Monday, November 28, 2011

How to Convert HTML to Text, With Formatting

My current best answer: this html2text package from Germany.  It can be installed easily on a MacOS with Macports ($ sudo port install html2text), and on other Unix-like systems through their package managers.  It has a number of useful options, and I use it like this:

html2text -nobs -ascii -width 200 -style pretty -o filename.txt - < filename.html

So now that you know my current answer, here's the problem: not all html is created equal.  Legislative data is published in a variety of formats, some uglier than others.  Extracting information requires cleaning these formats up.

When I started to work with California legislation, I had the problem of converting the state's plain text into a simple html for use on web pages.  To do that, I used a Perl text2html module.  While it takes many steps to produce web-friendly html from California's laws, at least the plain text was not cluttered with formatting symbols and tags that could interfere with the core text.

The problems in other states is far worse.  Some versions of Iowa's bills, for example, appear to be published directly from Microsoft Word to the web, which means that they're littered with a maze of formatting information--sometimes positioning each word on the page--that is not related to the text of the bill.  Other states use hundreds of cells of an html table (or multiple tables) to format the bill.  Looking at the file on the state's website, you wouldn't know that the underlying data is so messy.

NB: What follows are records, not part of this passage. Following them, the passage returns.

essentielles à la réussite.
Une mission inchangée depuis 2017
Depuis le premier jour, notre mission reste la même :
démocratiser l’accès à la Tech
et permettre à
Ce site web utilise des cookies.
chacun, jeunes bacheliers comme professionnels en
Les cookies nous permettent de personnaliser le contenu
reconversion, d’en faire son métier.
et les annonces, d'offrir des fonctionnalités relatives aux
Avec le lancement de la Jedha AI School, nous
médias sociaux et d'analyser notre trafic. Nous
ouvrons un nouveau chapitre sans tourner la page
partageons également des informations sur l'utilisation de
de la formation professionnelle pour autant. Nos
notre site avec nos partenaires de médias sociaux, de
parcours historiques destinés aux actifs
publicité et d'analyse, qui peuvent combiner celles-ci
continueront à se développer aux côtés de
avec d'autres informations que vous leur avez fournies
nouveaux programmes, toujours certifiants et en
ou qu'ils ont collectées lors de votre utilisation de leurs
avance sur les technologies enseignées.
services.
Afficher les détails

Simply stripping all of the html tags won't work, because that eliminates all the formatting information, including information that can change the bill's meaning (spaces, paragraphs). That's unfortunate, because there are many html libraries that would make stripping out the tags easy (e.g. Beautiful Soup for python, or similar libraries in other languages).  What I want to do is preserve the formatting, but do it with spaces and paragraphs, not tables or graphically positioning words.

Ironically, the most effective way to clean this messy data is also the easiest: copy and paste the bill displayed on your web browser.  After all, the formatting was made for the browser to interpret, and the copy-paste function (at least on a Mac) is quite faithful to the formatting.  However, automating this copy and paste process is far from simple and, with one exception, I have not seen any programs that make use of this native browser capability to convert files in bulk.  The exception is the use of the Linux web browser, Lynx, which has a function "Lynx -dump".  However, this converter  apparently has a number of faults, including an inability to process tables.  Anyone know how to use Chrome or Firefox to automate conversion of html to text for large numbers of files? This is still the solution I'd prefer.

But barring that, I found a close second, in the form of the html2text program.  Although it's relatively old (2004), it's fast and deals reasonably with tables and other formatting such as underlining and strikeouts.

Edit: Upon the suggestion by Frank Bennett, below, I installed the w3m text browser and used it to produce formatted text from html using the following command-line syntax:
w3m filename.html -dump > file.txt
Like html2text, it is fast and produces clean output, actually somewhat too clean.  The saved file strips some important formatting information, like <u> (underline) tags, so some caution is in order when using this method.